Anyone have a link to a short article describing the meaning of "last days" of "latter days" - both old and new testament? Richard Pratt had a good look at this in his He Gave Us Prophets, but I don't have the notes handy.


----------



## WrittenFromUtopia (Oct 27, 2005)

http://www.americanvision.org/eschatologyarchive.asp


----------



## Robin (Oct 28, 2005)

> _Originally posted by Scott_
> Anyone have a link to a short article describing the meaning of "last days" of "latter days" - both old and new testament? Richard Pratt had a good look at this in his He Gave Us Prophets, but I don't have the notes handy.

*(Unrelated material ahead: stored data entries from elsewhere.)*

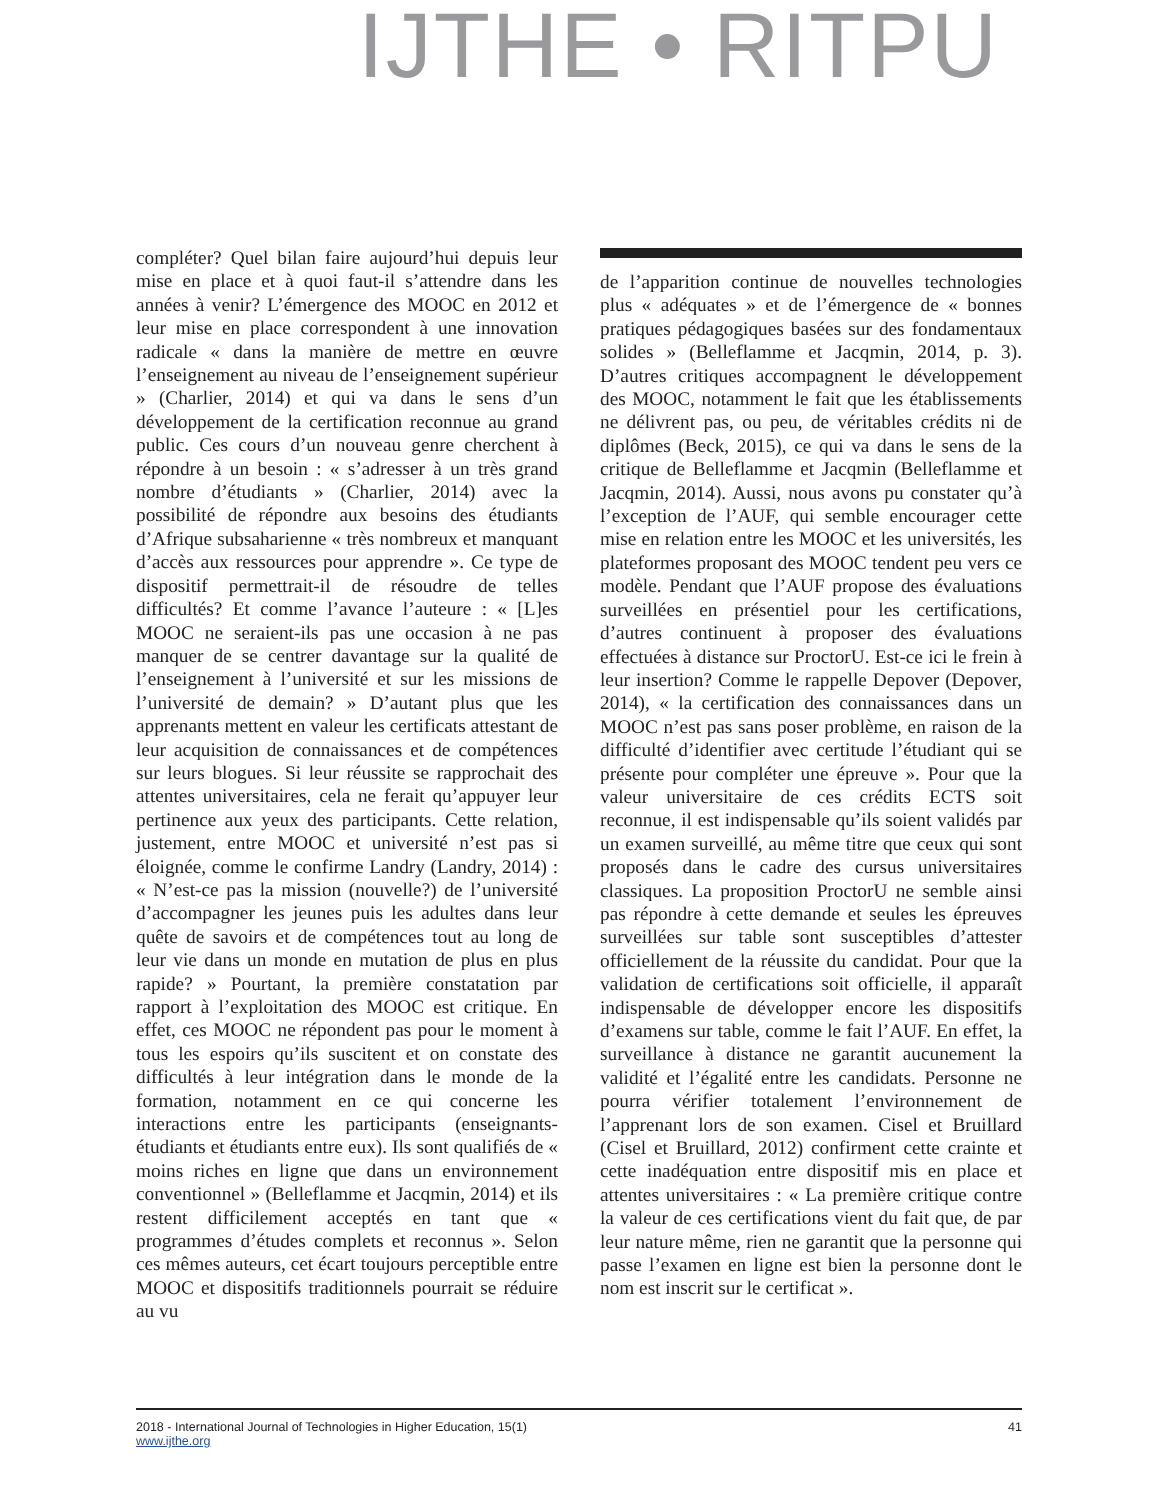IJTHE • RITPU
compléter? Quel bilan faire aujourd’hui depuis leur mise en place et à quoi faut-il s’attendre dans les années à venir? L’émergence des MOOC en 2012 et leur mise en place correspondent à une innovation radicale « dans la manière de mettre en œuvre l’enseignement au niveau de l’enseignement supérieur » (Charlier, 2014) et qui va dans le sens d’un développement de la certification reconnue au grand public. Ces cours d’un nouveau genre cherchent à répondre à un besoin : « s’adresser à un très grand nombre d’étudiants » (Charlier, 2014) avec la possibilité de répondre aux besoins des étudiants d’Afrique subsaharienne « très nombreux et manquant d’accès aux ressources pour apprendre ». Ce type de dispositif permettrait-il de résoudre de telles difficultés? Et comme l’avance l’auteure : « [L]es MOOC ne seraient-ils pas une occasion à ne pas manquer de se centrer davantage sur la qualité de l’enseignement à l’université et sur les missions de l’université de demain? » D’autant plus que les apprenants mettent en valeur les certificats attestant de leur acquisition de connaissances et de compétences sur leurs blogues. Si leur réussite se rapprochait des attentes universitaires, cela ne ferait qu’appuyer leur pertinence aux yeux des participants. Cette relation, justement, entre MOOC et université n’est pas si éloignée, comme le confirme Landry (Landry, 2014) : « N’est-ce pas la mission (nouvelle?) de l’université d’accompagner les jeunes puis les adultes dans leur quête de savoirs et de compétences tout au long de leur vie dans un monde en mutation de plus en plus rapide? » Pourtant, la première constatation par rapport à l’exploitation des MOOC est critique. En effet, ces MOOC ne répondent pas pour le moment à tous les espoirs qu’ils suscitent et on constate des difficultés à leur intégration dans le monde de la formation, notamment en ce qui concerne les interactions entre les participants (enseignants-étudiants et étudiants entre eux). Ils sont qualifiés de « moins riches en ligne que dans un environnement conventionnel » (Belleflamme et Jacqmin, 2014) et ils restent difficilement acceptés en tant que « programmes d’études complets et reconnus ». Selon ces mêmes auteurs, cet écart toujours perceptible entre MOOC et dispositifs traditionnels pourrait se réduire au vu
de l’apparition continue de nouvelles technologies plus « adéquates » et de l’émergence de « bonnes pratiques pédagogiques basées sur des fondamentaux solides » (Belleflamme et Jacqmin, 2014, p. 3). D’autres critiques accompagnent le développement des MOOC, notamment le fait que les établissements ne délivrent pas, ou peu, de véritables crédits ni de diplômes (Beck, 2015), ce qui va dans le sens de la critique de Belleflamme et Jacqmin (Belleflamme et Jacqmin, 2014). Aussi, nous avons pu constater qu’à l’exception de l’AUF, qui semble encourager cette mise en relation entre les MOOC et les universités, les plateformes proposant des MOOC tendent peu vers ce modèle. Pendant que l’AUF propose des évaluations surveillées en présentiel pour les certifications, d’autres continuent à proposer des évaluations effectuées à distance sur ProctorU. Est-ce ici le frein à leur insertion? Comme le rappelle Depover (Depover, 2014), « la certification des connaissances dans un MOOC n’est pas sans poser problème, en raison de la difficulté d’identifier avec certitude l’étudiant qui se présente pour compléter une épreuve ». Pour que la valeur universitaire de ces crédits ECTS soit reconnue, il est indispensable qu’ils soient validés par un examen surveillé, au même titre que ceux qui sont proposés dans le cadre des cursus universitaires classiques. La proposition ProctorU ne semble ainsi pas répondre à cette demande et seules les épreuves surveillées sur table sont susceptibles d’attester officiellement de la réussite du candidat. Pour que la validation de certifications soit officielle, il apparaît indispensable de développer encore les dispositifs d’examens sur table, comme le fait l’AUF. En effet, la surveillance à distance ne garantit aucunement la validité et l’égalité entre les candidats. Personne ne pourra vérifier totalement l’environnement de l’apprenant lors de son examen. Cisel et Bruillard (Cisel et Bruillard, 2012) confirment cette crainte et cette inadéquation entre dispositif mis en place et attentes universitaires : « La première critique contre la valeur de ces certifications vient du fait que, de par leur nature même, rien ne garantit que la personne qui passe l’examen en ligne est bien la personne dont le nom est inscrit sur le certificat ».
2018 - International Journal of Technologies in Higher Education, 15(1)
www.ijthe.org
41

It's good to consider the different senses of the term and note the predominate eschatological view held by the Reformed church for centuries:

http://www.graceonlinelibrary.org/etc/printer-friendly.asp?ID=637



Robin


----------



## Scott (Oct 28, 2005)

Pratt's notes in the Spirit of the Reformation Study Bible have a good, short description of the meaning of last days.


----------



## Anton Bruckner (Oct 28, 2005)

Last Days= A.D 30-A.D 70
Latter Days- 3 B.C-A.D 70

The Book of Daniel clearly shows that the "Last Days" centers around the Messiah and His work of Redemption and bringing in a new order.


----------